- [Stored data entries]
*** Block opens ***

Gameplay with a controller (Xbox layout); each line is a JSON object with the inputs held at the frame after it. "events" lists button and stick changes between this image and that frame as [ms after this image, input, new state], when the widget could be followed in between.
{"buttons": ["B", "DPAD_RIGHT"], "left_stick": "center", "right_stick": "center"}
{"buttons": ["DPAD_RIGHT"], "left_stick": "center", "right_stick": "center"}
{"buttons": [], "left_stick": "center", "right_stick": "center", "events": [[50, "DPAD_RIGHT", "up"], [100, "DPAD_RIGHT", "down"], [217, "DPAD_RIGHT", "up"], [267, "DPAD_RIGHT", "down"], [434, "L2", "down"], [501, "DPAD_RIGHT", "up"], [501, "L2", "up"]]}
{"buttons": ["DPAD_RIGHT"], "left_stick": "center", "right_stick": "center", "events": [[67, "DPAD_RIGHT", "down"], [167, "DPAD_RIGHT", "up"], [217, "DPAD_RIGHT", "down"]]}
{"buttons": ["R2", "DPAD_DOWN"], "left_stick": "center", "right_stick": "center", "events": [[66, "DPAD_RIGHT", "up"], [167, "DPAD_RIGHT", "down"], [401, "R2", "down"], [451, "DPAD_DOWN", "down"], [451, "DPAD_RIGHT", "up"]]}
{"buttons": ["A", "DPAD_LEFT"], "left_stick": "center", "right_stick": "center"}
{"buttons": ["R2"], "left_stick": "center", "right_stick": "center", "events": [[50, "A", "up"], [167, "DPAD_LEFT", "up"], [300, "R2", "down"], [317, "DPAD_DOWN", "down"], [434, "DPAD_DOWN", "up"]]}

*** Block closes ***

- [TASK STATEMENT] A word-for-word copy of the data is what should be returned.

- [RESULT]
Gameplay with a controller (Xbox layout); each line is a JSON object with the inputs held at the frame after it. "events" lists button and stick changes between this image and that frame as [ms after this image, input, new state], when the widget could be followed in between.
{"buttons": ["B", "DPAD_RIGHT"], "left_stick": "center", "right_stick": "center"}
{"buttons": ["DPAD_RIGHT"], "left_stick": "center", "right_stick": "center"}
{"buttons": [], "left_stick": "center", "right_stick": "center", "events": [[50, "DPAD_RIGHT", "up"], [100, "DPAD_RIGHT", "down"], [217, "DPAD_RIGHT", "up"], [267, "DPAD_RIGHT", "down"], [434, "L2", "down"], [501, "DPAD_RIGHT", "up"], [501, "L2", "up"]]}
{"buttons": ["DPAD_RIGHT"], "left_stick": "center", "right_stick": "center", "events": [[67, "DPAD_RIGHT", "down"], [167, "DPAD_RIGHT", "up"], [217, "DPAD_RIGHT", "down"]]}
{"buttons": ["R2", "DPAD_DOWN"], "left_stick": "center", "right_stick": "center", "events": [[66, "DPAD_RIGHT", "up"], [167, "DPAD_RIGHT", "down"], [401, "R2", "down"], [451, "DPAD_DOWN", "down"], [451, "DPAD_RIGHT", "up"]]}
{"buttons": ["A", "DPAD_LEFT"], "left_stick": "center", "right_stick": "center"}
{"buttons": ["R2"], "left_stick": "center", "right_stick": "center", "events": [[50, "A", "up"], [167, "DPAD_LEFT", "up"], [300, "R2", "down"], [317, "DPAD_DOWN", "down"], [434, "DPAD_DOWN", "up"]]}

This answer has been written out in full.